- WHAT IS BEING ASKED
Within the data below, find the string "subtitle" and return each line where it occurs.

Top of STORED DATA

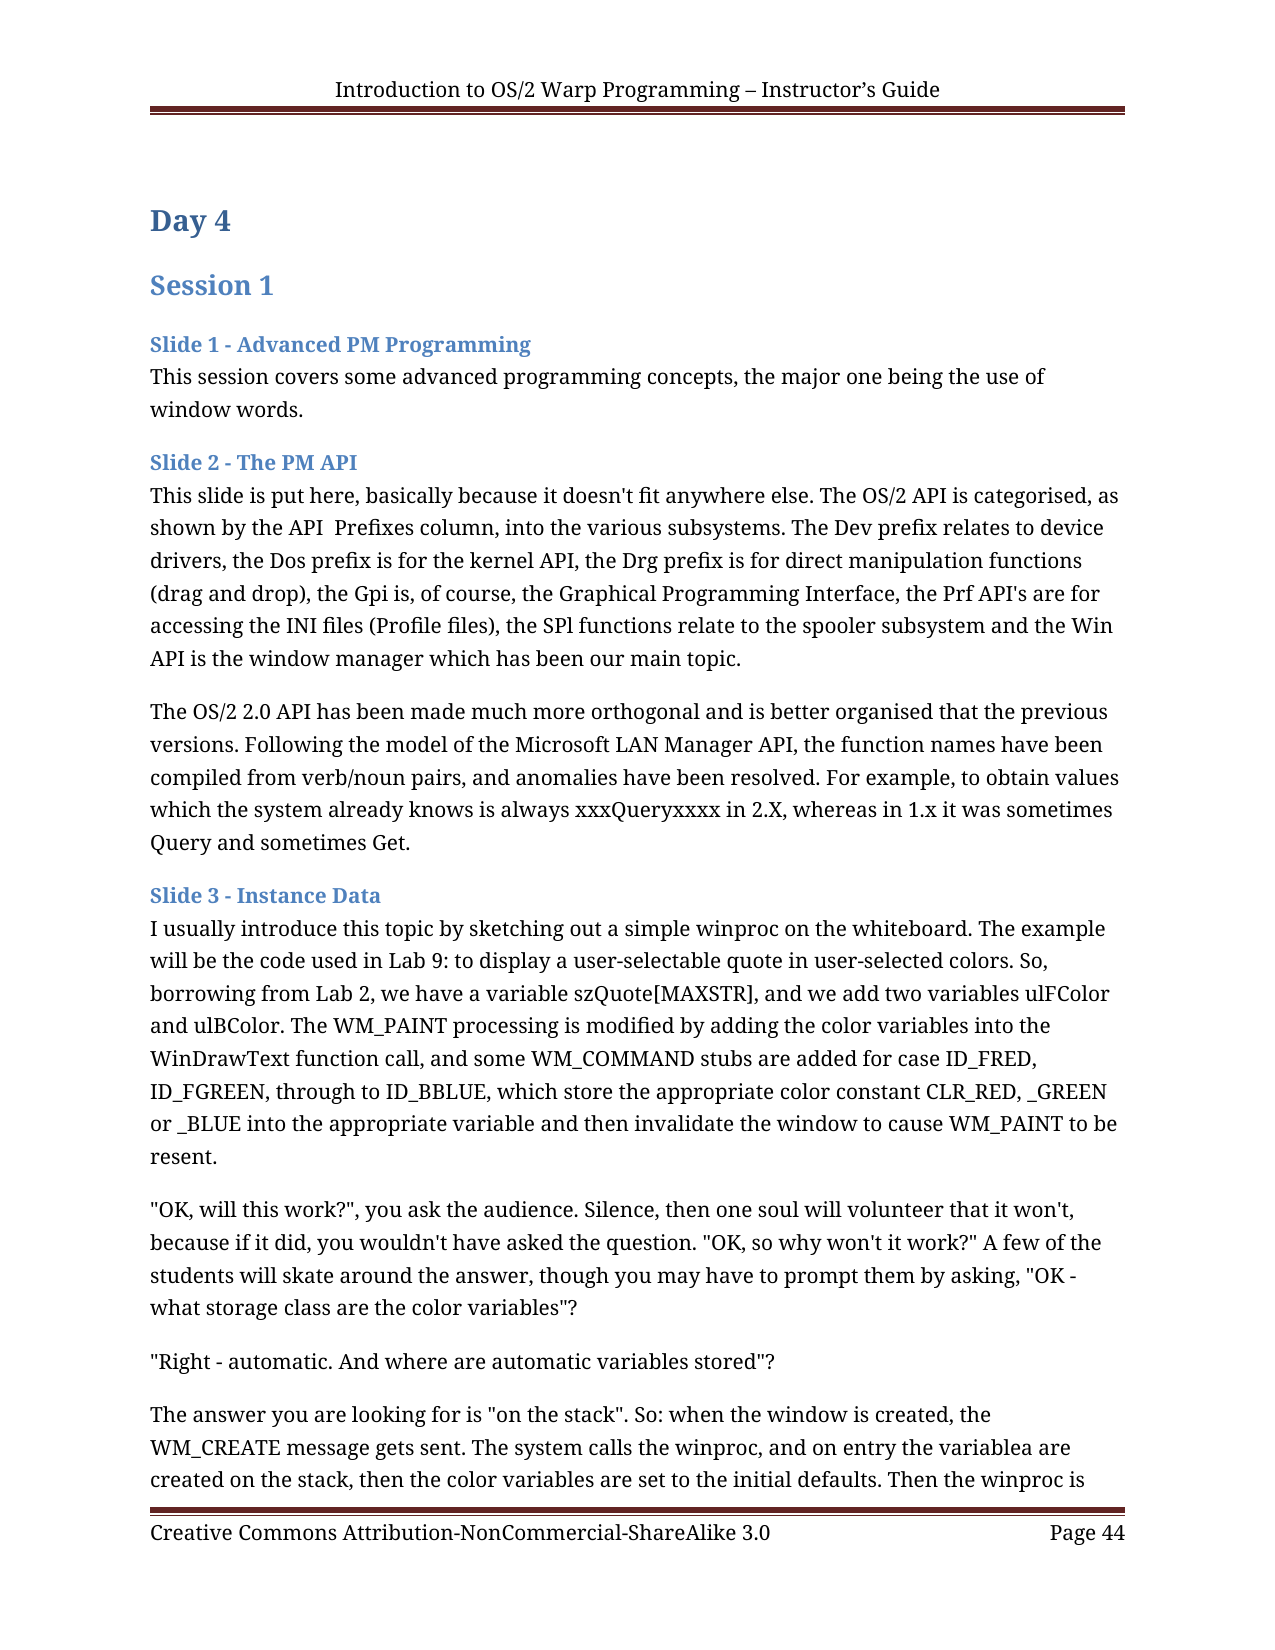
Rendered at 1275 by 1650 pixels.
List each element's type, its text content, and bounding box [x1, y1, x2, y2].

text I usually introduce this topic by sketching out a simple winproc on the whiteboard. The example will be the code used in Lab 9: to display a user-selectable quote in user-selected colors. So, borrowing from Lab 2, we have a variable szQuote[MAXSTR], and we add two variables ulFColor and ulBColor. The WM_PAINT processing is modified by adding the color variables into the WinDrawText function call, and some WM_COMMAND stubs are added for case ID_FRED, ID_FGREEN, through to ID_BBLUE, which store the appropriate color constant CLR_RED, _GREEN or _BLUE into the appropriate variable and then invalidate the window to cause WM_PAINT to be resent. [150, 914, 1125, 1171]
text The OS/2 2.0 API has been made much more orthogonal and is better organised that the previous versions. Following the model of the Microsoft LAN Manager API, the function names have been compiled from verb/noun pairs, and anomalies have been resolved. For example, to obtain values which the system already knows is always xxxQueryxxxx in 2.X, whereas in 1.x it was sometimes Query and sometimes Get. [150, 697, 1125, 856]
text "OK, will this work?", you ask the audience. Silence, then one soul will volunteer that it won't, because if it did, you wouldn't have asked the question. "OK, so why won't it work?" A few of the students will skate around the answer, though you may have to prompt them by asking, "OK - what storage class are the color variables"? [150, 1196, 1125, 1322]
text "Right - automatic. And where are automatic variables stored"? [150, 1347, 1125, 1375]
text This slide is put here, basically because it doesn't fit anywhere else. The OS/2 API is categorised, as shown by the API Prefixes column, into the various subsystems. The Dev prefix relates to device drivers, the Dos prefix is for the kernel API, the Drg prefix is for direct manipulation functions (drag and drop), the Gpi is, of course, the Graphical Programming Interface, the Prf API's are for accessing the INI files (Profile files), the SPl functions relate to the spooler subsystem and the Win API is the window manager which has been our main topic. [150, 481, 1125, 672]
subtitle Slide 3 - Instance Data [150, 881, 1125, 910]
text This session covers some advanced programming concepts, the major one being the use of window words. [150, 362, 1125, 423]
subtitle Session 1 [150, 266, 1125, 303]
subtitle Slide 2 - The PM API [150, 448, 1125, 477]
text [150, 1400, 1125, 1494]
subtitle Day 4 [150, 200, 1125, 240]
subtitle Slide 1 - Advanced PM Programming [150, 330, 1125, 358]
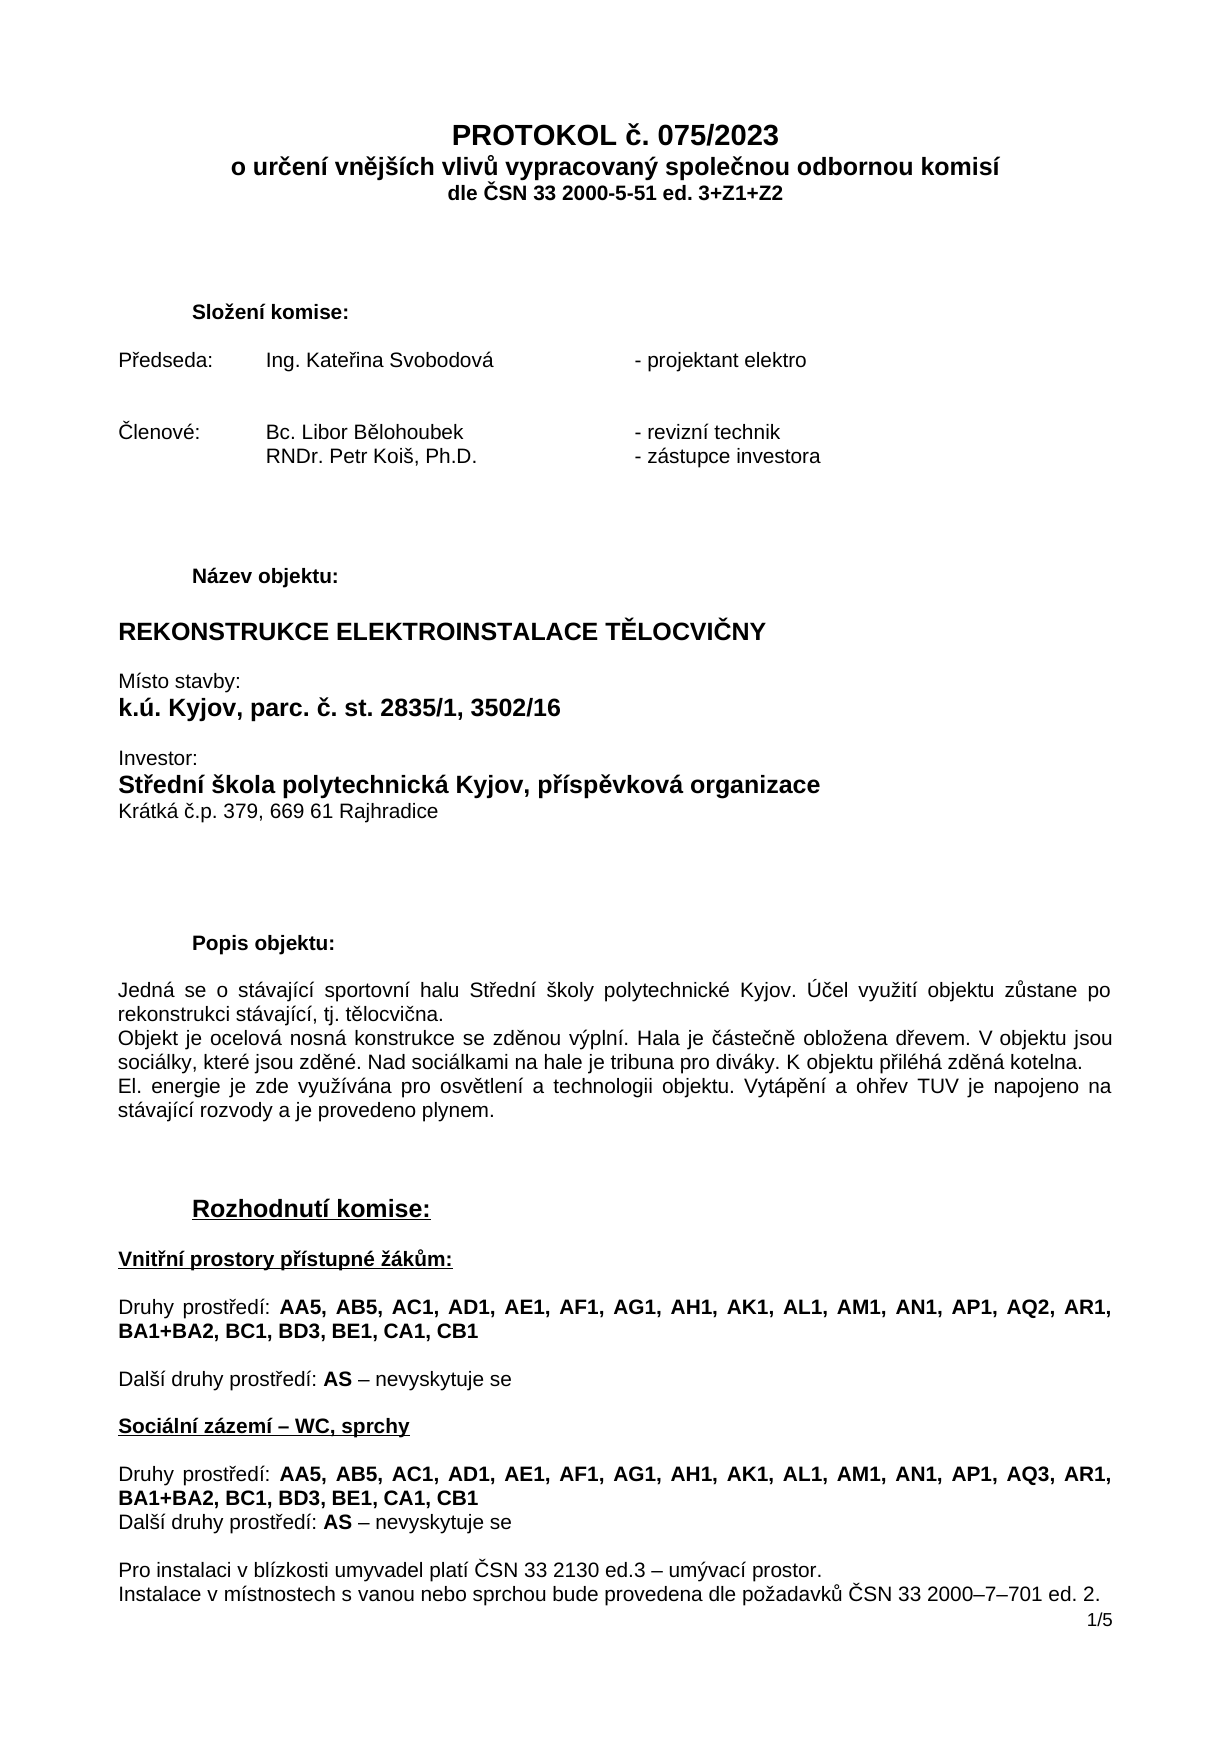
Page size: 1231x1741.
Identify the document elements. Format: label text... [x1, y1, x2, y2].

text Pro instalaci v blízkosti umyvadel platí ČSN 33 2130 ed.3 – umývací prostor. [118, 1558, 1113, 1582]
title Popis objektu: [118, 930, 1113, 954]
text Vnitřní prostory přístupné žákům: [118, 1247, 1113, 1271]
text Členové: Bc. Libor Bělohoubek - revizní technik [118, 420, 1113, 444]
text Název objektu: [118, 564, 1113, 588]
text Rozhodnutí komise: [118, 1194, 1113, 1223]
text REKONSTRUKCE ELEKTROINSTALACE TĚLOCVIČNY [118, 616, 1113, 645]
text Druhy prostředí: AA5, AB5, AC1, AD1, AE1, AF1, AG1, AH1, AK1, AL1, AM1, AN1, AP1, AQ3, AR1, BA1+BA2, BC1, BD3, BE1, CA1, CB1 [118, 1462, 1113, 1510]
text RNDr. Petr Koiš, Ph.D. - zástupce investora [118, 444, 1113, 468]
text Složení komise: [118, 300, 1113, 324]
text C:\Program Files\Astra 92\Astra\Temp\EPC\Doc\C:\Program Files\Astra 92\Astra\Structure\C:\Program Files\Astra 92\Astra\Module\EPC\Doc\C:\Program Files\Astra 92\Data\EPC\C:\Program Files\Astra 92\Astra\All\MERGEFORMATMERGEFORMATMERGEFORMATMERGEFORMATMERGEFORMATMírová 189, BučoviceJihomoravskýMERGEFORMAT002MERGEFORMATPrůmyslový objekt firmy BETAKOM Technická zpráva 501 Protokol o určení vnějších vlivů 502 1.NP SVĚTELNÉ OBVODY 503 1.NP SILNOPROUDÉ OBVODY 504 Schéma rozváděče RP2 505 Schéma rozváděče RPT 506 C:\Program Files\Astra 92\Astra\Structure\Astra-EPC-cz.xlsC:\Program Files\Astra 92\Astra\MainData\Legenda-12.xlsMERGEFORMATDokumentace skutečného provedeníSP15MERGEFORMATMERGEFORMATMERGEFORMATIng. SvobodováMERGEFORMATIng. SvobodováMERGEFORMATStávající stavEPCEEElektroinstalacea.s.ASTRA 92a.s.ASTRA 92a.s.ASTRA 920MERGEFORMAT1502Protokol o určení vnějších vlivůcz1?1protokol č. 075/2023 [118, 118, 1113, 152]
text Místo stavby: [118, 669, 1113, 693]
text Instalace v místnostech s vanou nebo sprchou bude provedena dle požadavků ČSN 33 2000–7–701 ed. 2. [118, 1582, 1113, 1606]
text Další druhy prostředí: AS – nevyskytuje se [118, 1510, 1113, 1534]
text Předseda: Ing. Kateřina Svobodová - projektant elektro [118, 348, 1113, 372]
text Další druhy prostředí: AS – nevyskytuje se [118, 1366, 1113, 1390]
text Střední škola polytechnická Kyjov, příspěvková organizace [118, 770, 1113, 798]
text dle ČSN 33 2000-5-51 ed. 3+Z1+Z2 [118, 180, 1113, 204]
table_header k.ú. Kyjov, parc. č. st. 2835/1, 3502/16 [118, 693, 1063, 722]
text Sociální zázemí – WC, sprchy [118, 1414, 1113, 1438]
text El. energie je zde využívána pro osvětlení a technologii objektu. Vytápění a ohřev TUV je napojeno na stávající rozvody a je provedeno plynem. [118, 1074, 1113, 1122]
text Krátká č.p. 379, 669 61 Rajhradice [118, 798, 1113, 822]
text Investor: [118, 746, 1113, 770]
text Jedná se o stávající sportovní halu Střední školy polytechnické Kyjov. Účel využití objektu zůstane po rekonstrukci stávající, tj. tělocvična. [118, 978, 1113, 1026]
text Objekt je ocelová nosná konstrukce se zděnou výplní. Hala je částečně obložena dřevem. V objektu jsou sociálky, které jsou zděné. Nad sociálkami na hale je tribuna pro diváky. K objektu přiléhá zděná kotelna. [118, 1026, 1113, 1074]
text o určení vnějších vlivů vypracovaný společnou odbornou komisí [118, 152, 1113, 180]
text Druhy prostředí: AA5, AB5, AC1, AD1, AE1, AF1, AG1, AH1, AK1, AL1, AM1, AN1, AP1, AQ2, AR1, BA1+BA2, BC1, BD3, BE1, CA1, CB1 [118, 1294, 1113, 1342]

Bottom of STORED DATA

- RESULT FOR THIS TASK
subtitle Slide 3 - Instance Data [150, 881, 1125, 910]
subtitle Session 1 [150, 266, 1125, 303]
subtitle Slide 2 - The PM API [150, 448, 1125, 477]
subtitle Day 4 [150, 200, 1125, 240]
subtitle Slide 1 - Advanced PM Programming [150, 330, 1125, 358]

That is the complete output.